BEGIN RECORDS PROVIDED

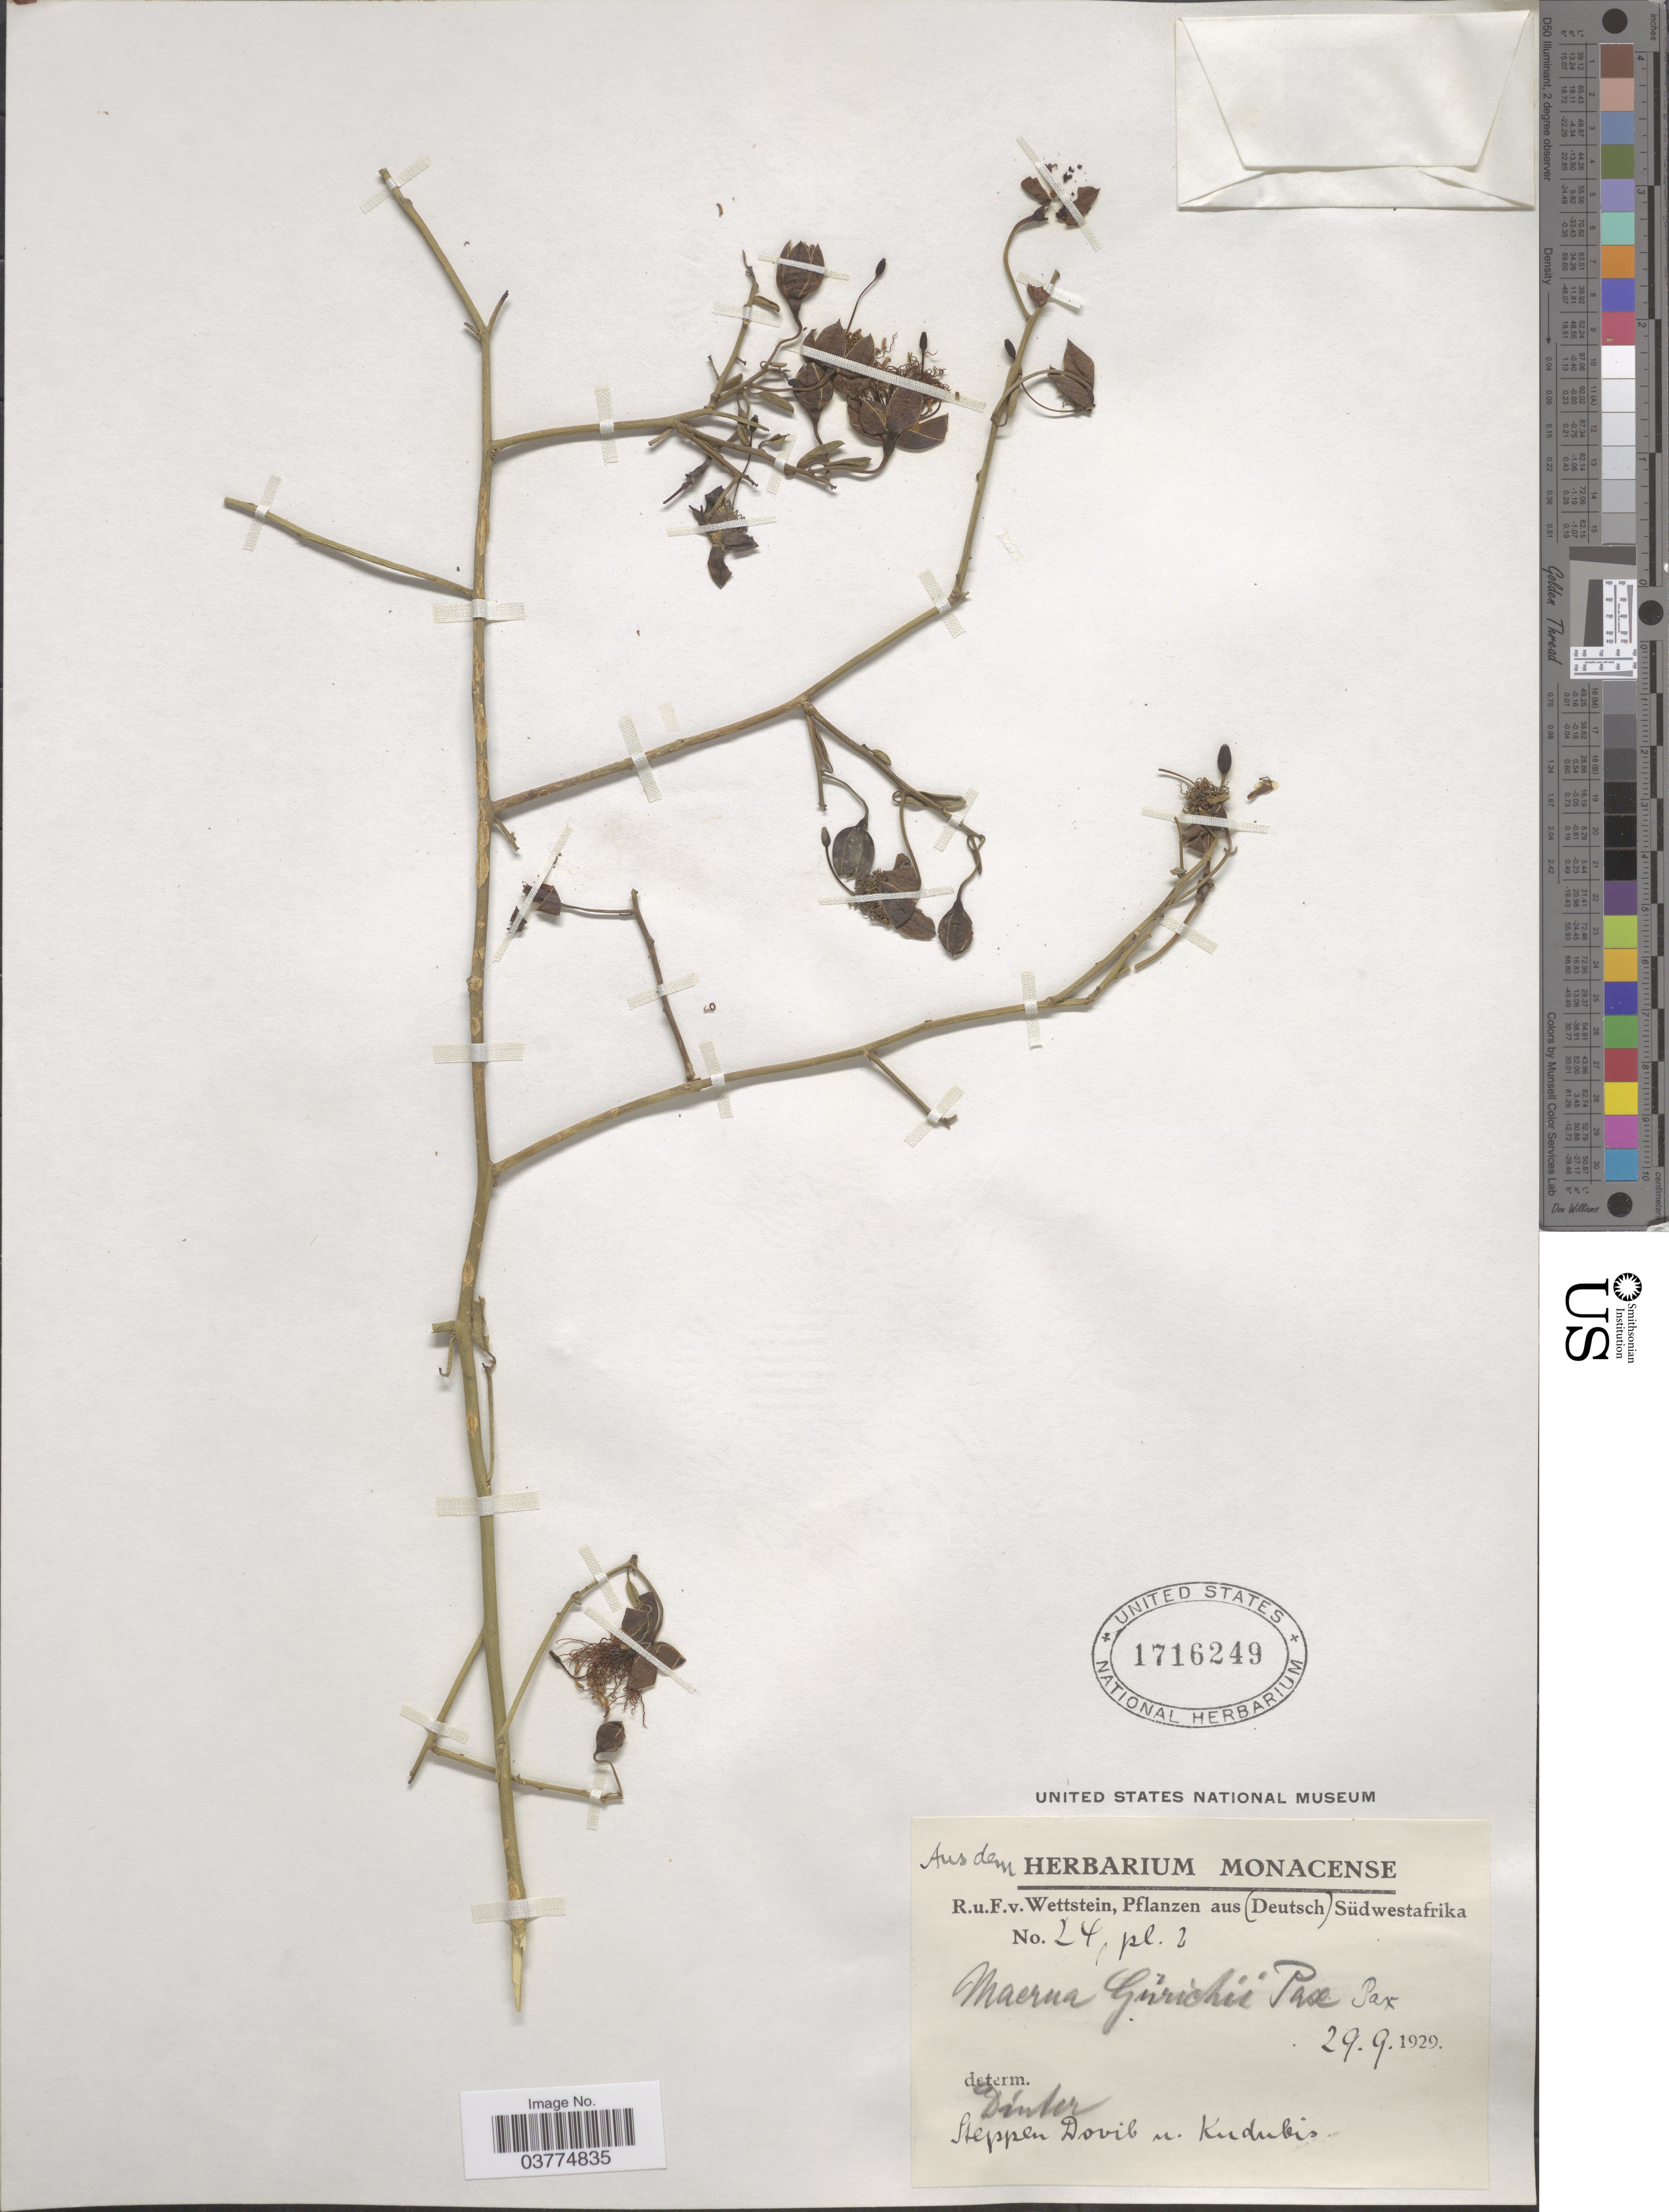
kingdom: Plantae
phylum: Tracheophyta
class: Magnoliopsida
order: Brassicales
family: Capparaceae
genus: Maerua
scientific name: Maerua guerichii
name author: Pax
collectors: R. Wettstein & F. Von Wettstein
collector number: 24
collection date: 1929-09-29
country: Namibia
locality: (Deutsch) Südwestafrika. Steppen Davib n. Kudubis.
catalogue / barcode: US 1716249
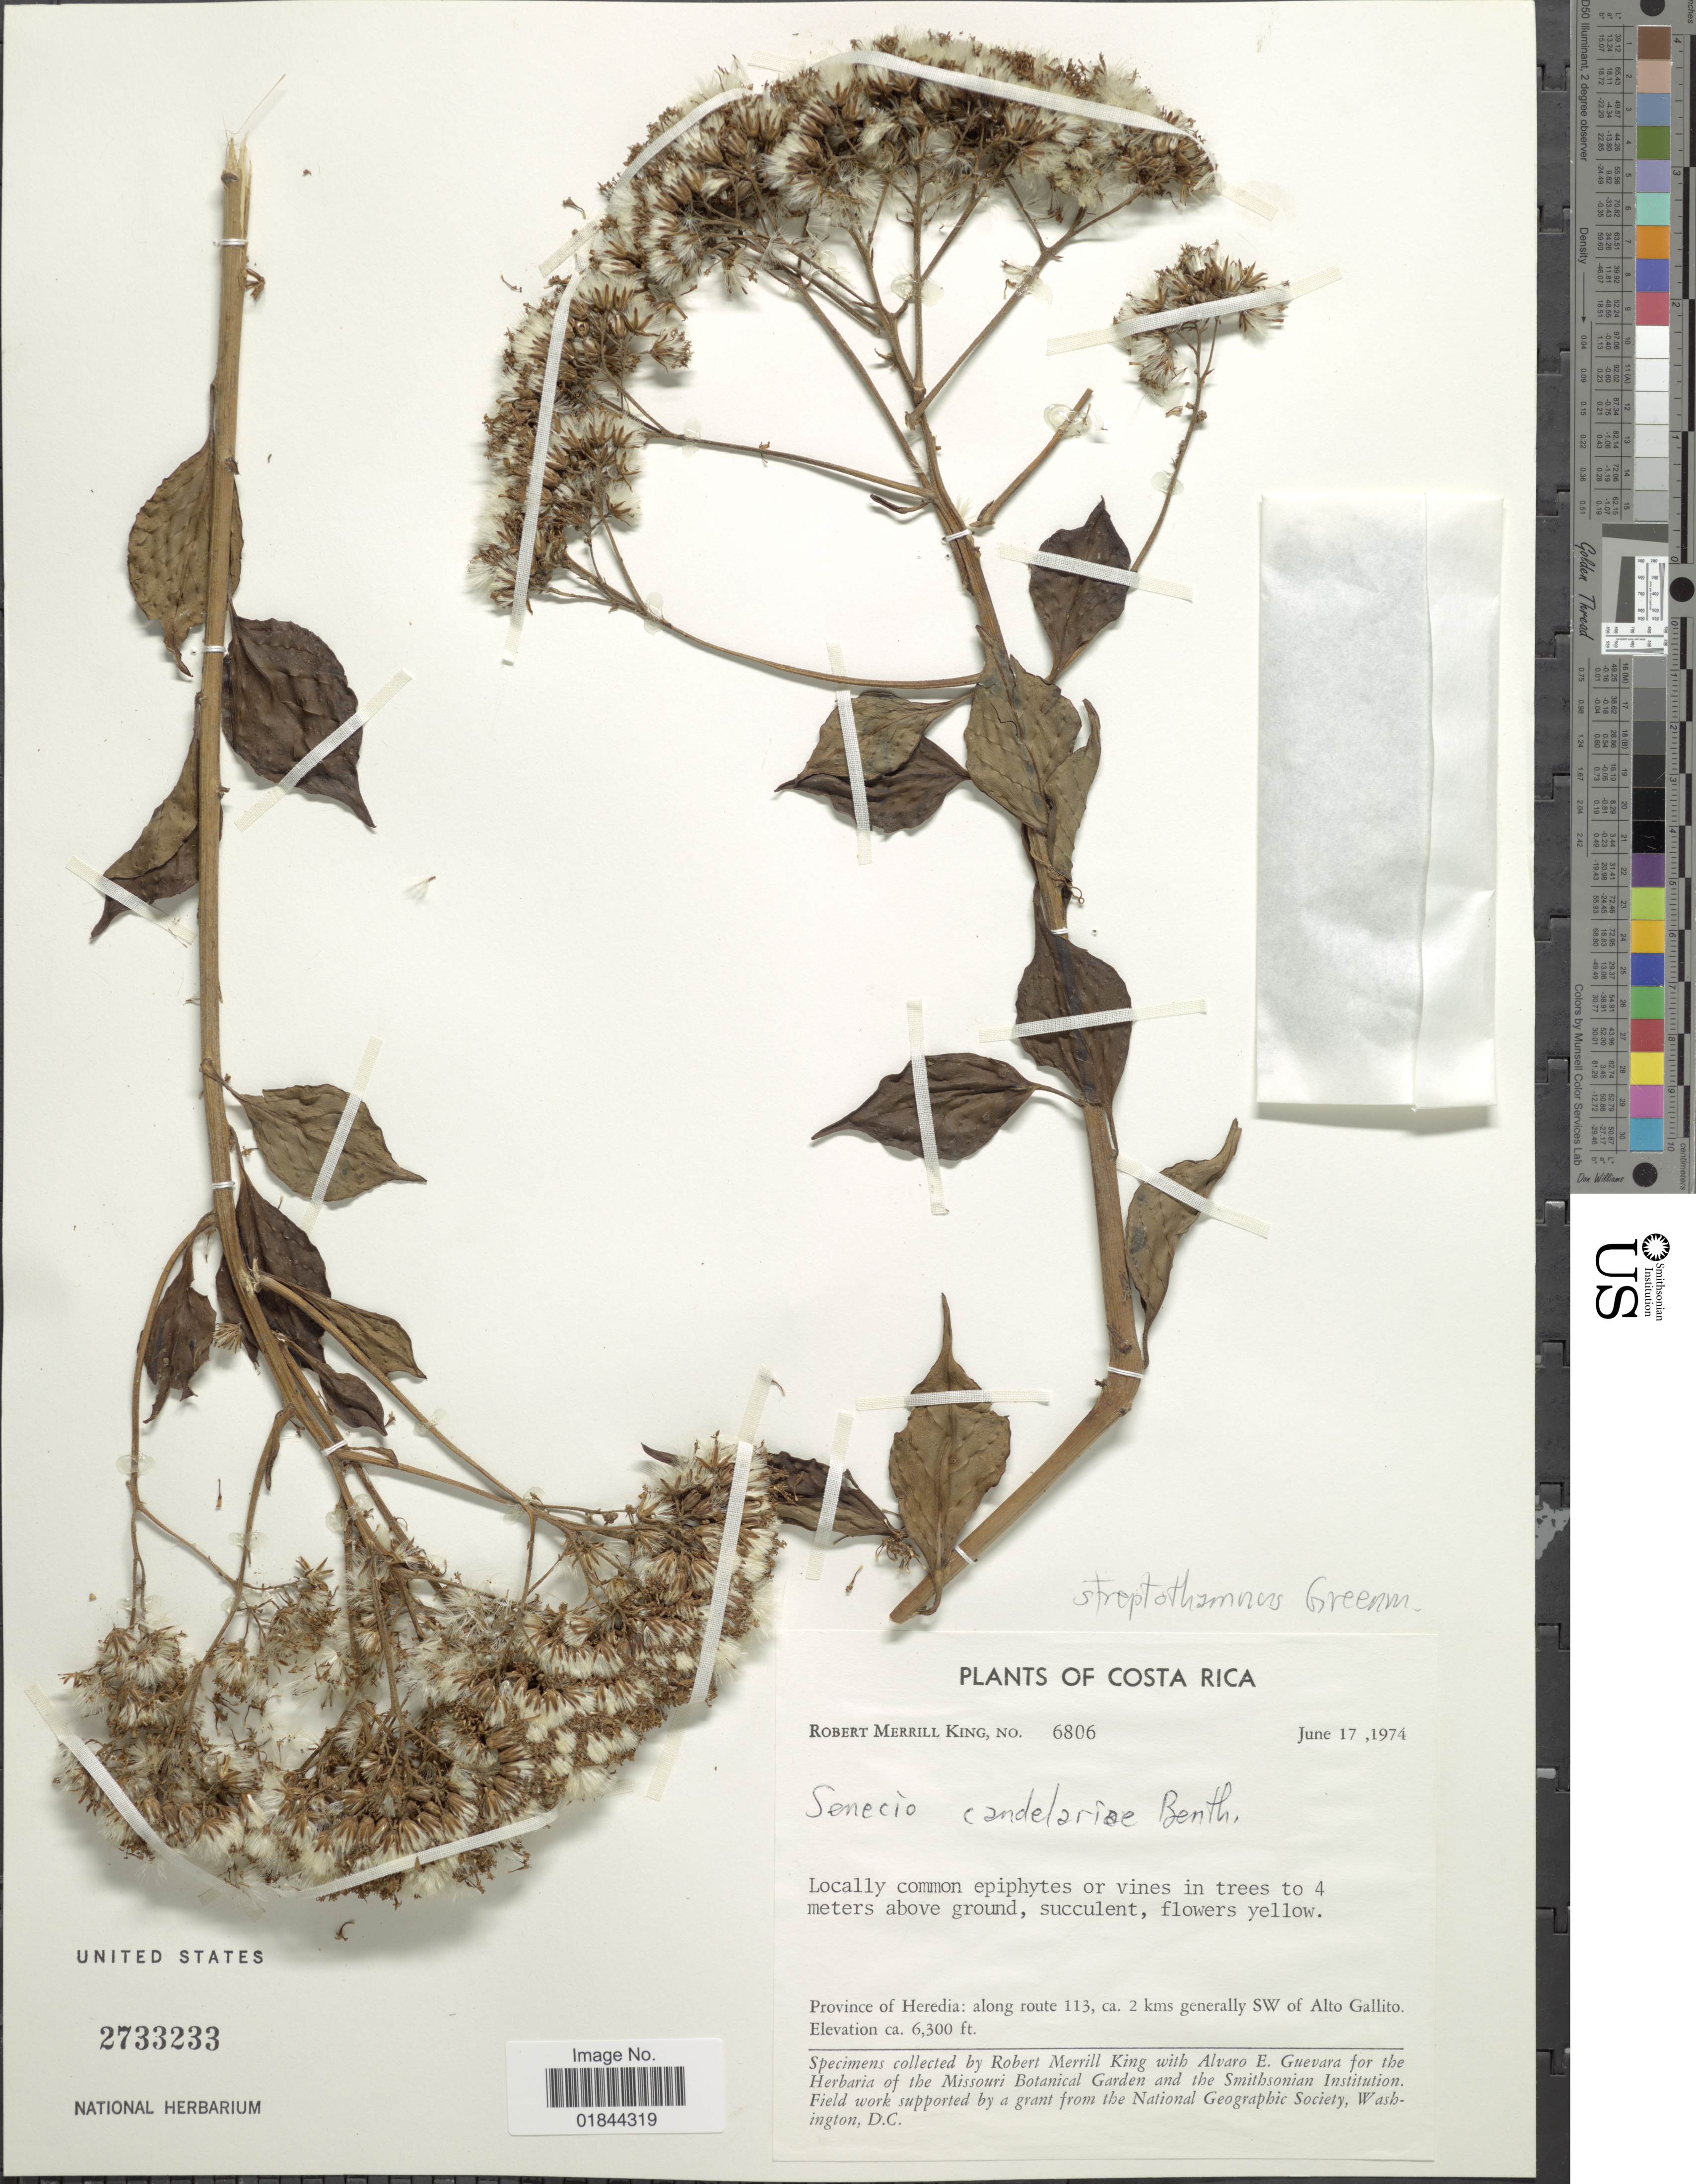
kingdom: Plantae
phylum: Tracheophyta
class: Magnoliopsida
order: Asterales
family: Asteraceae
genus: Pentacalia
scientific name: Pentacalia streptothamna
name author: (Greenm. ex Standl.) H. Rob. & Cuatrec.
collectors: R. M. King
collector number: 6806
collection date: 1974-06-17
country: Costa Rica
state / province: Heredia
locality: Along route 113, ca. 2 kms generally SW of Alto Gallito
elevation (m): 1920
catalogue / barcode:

END RECORDS PROVIDED

**DIRECTION**:
Put the lines from the one with "country: Costa Rica" through the end of the entries into a Markdown table with columns Row and Line. Number each line in the Row column and leave out blank lines.

**SOLUTION FOR THIS EXERCISE**:
| Row | Line |
|---|---|
| 1 | country: Costa Rica |
| 2 | state / province: Heredia |
| 3 | locality: Along route 113, ca. 2 kms generally SW of Alto Gallito |
| 4 | elevation (m): 1920 |
| 5 | catalogue / barcode: |